What to work on
1. Copy the machine learning exam from "The code in" up to and including "# Import libraries.", and swap "loss function" for "objective function".
2. Carry on writing the machine learning exam from the point where it stops.
[Source document]
# **PhD430 - Machine Learning Exam**
## Morteza Aghajanzadeh 
### Dec 2023

## **Task 1**

### (a) *Symbolic differentiation*

\begin{equation*}
\begin{split}
L & = (y - \omega x -b)^2\\
\frac{\partial L}{\partial \omega} &  = 2 (-x)(y - \omega x -b)\\
& = 2 (-2)(3 - 2 \omega ) \\
& = 8 \omega - 12
\end{split}
\end{equation*}


### (b) *The forward difference method*

\begin{equation*}
\begin{split}
L & = (y - \omega x -b)^2\\
\frac{\partial L}{\partial \omega} &  \approx  \dfrac{(y - (\omega + h) x -b)^2 - (y - \omega x -b)^2}{h}\\
& \approx \dfrac{((y - (\omega + h) x -b) + (y - \omega x -b)) ((y - (\omega + h) x -b) - (y - \omega x -b))}{h} \\
& \approx \dfrac{(2(y - \omega x -b) - hx) (-hx)}{h} \\
& \approx {(2(y - \omega x -b) - hx) (-x)}\\
& \approx {2(-x) (y - \omega x -b)}\\
& \approx 2 (-2)(3 - 2 \omega ) \\
& = 8 \omega - 12
\end{split}
\end{equation*}


### (c) *Autodifferentiation*

\begin{equation*}

\left.\begin{array}{c}
g(z) = z^2 \Rightarrow \frac{\partial g(z)}{\partial z} = 2z\\
f(w) = y - wx - b \Rightarrow \frac{\partial f(w)}{\partial w} = -x
\end{array}\right\} \Rightarrow \frac{\partial L}{\partial \omega} = \frac{\partial g(f(w))}{\partial f(w)} \frac{\partial f(w)}{\partial \omega} = (2f(w)) (-x) = 2 (y - \omega x -b)(-x)  = 2 (-2)(3 - 2 \omega ) = 8 \omega - 12
\end{equation*}


## **Task 2**

Assume you want to estimate an AR(1) model of the log USD-GBP exchange rate:

\begin{equation}
y_{t} = \alpha + \rho y_{t-1} + \epsilon_t
\end{equation}

The code in this notebook trains the model by minimizing the following loss function:

\begin{equation}
L = \frac{1}{T}\sum_{t=1}^{T} \left(y_{t} - \alpha - \rho y_{t-1}
\right)^{2}
\end{equation}

In [7]:
# Import libraries.
[/Source document]
[Extracted information]
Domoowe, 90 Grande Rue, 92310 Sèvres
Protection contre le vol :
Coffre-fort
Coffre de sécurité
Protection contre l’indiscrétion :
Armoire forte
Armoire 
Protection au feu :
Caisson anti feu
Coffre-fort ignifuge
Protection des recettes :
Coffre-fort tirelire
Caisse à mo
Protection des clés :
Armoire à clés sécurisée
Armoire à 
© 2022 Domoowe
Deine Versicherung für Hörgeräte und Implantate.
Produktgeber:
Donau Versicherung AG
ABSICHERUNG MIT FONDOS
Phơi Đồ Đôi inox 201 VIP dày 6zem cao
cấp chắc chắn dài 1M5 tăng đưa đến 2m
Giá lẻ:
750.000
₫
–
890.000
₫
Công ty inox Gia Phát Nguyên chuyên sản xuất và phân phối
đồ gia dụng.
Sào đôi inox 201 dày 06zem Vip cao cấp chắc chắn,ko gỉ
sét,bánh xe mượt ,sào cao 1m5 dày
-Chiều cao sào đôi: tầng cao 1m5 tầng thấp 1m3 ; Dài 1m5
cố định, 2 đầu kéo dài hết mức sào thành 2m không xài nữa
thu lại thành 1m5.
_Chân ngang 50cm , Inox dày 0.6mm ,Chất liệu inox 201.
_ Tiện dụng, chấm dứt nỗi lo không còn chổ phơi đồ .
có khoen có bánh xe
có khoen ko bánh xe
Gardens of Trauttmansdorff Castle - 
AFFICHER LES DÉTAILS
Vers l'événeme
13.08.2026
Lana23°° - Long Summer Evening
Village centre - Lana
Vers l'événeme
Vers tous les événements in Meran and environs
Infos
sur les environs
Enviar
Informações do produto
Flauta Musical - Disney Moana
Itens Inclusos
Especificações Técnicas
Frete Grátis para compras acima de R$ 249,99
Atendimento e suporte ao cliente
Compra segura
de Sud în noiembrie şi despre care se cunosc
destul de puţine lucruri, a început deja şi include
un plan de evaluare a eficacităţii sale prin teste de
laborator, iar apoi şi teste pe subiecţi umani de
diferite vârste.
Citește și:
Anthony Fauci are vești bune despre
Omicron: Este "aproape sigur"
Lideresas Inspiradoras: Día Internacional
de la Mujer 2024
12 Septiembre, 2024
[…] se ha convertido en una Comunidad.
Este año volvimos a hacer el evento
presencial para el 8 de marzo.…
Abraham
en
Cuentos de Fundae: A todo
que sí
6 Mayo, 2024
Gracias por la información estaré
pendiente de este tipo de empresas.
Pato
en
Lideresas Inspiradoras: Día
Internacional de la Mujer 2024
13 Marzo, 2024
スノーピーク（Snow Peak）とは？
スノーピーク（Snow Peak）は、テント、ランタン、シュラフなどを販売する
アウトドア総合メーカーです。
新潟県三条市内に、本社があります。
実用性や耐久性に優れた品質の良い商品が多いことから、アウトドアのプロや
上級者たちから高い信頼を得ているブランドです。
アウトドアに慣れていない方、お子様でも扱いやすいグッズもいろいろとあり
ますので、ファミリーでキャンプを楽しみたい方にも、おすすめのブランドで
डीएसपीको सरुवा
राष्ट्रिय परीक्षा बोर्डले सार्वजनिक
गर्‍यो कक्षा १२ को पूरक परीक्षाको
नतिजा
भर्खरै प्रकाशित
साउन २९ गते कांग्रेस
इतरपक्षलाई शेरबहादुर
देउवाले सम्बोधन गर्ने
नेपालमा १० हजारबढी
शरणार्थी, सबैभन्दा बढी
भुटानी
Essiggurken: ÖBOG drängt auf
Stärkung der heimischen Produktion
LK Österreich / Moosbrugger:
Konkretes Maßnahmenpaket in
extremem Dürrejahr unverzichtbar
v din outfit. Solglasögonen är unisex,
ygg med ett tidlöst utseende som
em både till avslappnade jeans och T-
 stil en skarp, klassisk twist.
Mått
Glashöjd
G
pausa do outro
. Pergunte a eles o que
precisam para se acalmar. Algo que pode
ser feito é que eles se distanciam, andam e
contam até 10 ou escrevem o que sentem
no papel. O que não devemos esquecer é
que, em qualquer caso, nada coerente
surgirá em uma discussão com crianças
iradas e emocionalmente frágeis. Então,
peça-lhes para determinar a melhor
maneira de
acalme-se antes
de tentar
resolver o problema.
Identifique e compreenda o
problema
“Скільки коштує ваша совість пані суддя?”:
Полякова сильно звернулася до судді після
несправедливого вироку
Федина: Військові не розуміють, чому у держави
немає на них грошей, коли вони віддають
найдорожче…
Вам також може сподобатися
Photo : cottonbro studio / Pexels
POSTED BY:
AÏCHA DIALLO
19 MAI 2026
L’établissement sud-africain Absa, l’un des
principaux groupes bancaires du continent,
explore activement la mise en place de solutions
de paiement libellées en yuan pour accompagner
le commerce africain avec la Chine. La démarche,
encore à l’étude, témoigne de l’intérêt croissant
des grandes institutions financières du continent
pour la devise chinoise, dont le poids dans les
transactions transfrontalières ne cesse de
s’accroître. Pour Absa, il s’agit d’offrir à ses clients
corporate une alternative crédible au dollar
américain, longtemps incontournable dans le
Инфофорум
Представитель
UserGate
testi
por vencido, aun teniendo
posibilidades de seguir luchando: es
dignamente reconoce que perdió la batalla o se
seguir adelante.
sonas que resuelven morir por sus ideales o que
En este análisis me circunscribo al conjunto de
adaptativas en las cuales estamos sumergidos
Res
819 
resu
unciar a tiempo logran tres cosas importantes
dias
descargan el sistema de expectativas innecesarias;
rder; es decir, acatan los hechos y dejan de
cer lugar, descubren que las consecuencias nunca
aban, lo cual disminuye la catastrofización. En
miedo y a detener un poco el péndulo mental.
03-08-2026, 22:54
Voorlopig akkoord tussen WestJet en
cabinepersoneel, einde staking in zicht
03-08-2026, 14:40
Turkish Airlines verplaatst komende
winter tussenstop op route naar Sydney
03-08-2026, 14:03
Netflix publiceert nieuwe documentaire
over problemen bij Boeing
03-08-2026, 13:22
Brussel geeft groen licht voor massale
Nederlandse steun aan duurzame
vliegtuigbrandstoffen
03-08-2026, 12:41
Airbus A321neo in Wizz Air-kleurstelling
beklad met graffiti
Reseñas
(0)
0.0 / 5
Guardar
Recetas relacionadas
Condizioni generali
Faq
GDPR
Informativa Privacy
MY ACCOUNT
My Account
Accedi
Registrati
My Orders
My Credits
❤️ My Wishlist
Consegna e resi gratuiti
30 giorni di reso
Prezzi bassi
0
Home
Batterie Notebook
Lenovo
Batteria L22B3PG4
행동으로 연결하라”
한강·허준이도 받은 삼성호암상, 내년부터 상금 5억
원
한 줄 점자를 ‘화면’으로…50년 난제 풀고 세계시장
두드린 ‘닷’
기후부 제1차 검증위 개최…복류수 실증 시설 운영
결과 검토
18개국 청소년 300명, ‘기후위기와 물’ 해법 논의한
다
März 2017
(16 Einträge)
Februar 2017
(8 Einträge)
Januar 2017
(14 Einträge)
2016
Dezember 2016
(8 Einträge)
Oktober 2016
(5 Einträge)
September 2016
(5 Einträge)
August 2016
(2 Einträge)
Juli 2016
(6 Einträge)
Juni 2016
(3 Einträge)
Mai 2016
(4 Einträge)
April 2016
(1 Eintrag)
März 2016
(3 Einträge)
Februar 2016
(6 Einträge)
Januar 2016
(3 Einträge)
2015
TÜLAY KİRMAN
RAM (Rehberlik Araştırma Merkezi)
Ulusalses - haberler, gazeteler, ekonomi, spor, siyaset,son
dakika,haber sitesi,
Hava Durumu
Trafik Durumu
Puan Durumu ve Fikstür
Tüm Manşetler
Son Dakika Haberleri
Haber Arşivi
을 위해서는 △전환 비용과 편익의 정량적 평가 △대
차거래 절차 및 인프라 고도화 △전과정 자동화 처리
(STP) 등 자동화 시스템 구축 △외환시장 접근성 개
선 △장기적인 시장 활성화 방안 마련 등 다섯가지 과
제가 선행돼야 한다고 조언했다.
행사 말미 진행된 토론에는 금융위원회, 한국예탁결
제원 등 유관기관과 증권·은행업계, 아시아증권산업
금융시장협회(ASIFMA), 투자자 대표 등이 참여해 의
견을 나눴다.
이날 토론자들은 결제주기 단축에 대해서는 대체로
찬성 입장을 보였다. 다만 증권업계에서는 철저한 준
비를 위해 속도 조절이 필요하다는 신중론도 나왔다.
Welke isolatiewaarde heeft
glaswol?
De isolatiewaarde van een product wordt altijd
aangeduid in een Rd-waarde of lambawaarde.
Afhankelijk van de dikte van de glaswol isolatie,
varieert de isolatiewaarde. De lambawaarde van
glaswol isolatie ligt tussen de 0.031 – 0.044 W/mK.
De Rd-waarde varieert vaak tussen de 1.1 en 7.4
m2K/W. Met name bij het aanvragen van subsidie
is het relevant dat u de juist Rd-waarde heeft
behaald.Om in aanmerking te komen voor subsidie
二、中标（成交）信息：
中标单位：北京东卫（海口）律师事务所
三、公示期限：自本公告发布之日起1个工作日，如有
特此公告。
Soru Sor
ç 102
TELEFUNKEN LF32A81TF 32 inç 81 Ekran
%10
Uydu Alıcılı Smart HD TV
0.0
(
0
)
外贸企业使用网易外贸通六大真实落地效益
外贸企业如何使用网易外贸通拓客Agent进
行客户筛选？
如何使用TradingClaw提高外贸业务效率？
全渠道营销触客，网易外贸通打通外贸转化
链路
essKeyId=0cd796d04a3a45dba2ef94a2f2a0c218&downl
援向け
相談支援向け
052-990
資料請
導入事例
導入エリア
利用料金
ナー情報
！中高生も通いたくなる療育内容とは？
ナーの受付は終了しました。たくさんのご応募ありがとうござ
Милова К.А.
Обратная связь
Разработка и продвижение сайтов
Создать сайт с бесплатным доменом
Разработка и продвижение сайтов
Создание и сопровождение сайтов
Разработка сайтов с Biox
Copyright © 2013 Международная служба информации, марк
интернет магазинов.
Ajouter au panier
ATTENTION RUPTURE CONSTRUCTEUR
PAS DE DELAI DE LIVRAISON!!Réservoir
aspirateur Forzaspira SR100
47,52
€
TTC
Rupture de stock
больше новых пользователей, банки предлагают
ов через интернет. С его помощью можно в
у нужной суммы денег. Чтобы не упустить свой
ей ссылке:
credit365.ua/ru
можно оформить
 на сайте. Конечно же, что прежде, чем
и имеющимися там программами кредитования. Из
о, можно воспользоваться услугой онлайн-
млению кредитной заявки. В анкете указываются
[/Extracted information]
Answers for the exercise
1.
The code in this notebook trains the model by minimizing the following objective function:

\begin{equation}
L = \frac{1}{T}\sum_{t=1}^{T} \left(y_{t} - \alpha - \rho y_{t-1}
\right)^{2}
\end{equation}

In [7]:
# Import libraries.

2.
import tensorflow as tf
import numpy as np
import pandas as pd
import matplotlib.pyplot as plt

# Define data path.
file_path = 'https://www.dropbox.com/scl/fi/utj4vox9yudaj5z0ngd8d/exchange_rate.csv?rlkey=1szy4yh3x1w3pac4qds3y6hpw&dl=1'

# Load data.
data = pd.read_csv(file_path)


alpha: 0.36203432083129883, rho: 0.2650577127933502
loss: 0.017625970765948296


### Modified code
I wrote than a function that do all the trainings based on the code that you provided for us.
I set seed number in the function to get the same result every time.
The function get the $\alpha_{0}$, $\rho_0$, loss_function, and opt as an input.
I set the baseline values as given to the function

In [27]:
def estimation_model(data,α_0 = 0.05,ρ_0 = 0.05,loss_function = tf.keras.losses.mse,opt = tf.keras.optimizers.SGD()):
	import random
	random.seed(13990508)
	# Convert log exchange rate to numpy array.
	e = np.array(np.log(data['USD_GBP']))

	# Define the lagged exchange rate as a tensorflow constant.
	le = tf.constant(e[1:-1], tf.float32)

	# Define the exchange rate as a tensorflow constant.
	e = tf.constant(e[2:], tf.float32)
	# Initialize parameters.
	alpha = tf.Variable(α_0, tf.float32)
	rho = tf.Variable(ρ_0, tf.float32)
	# Define AR(1) model to make predictions.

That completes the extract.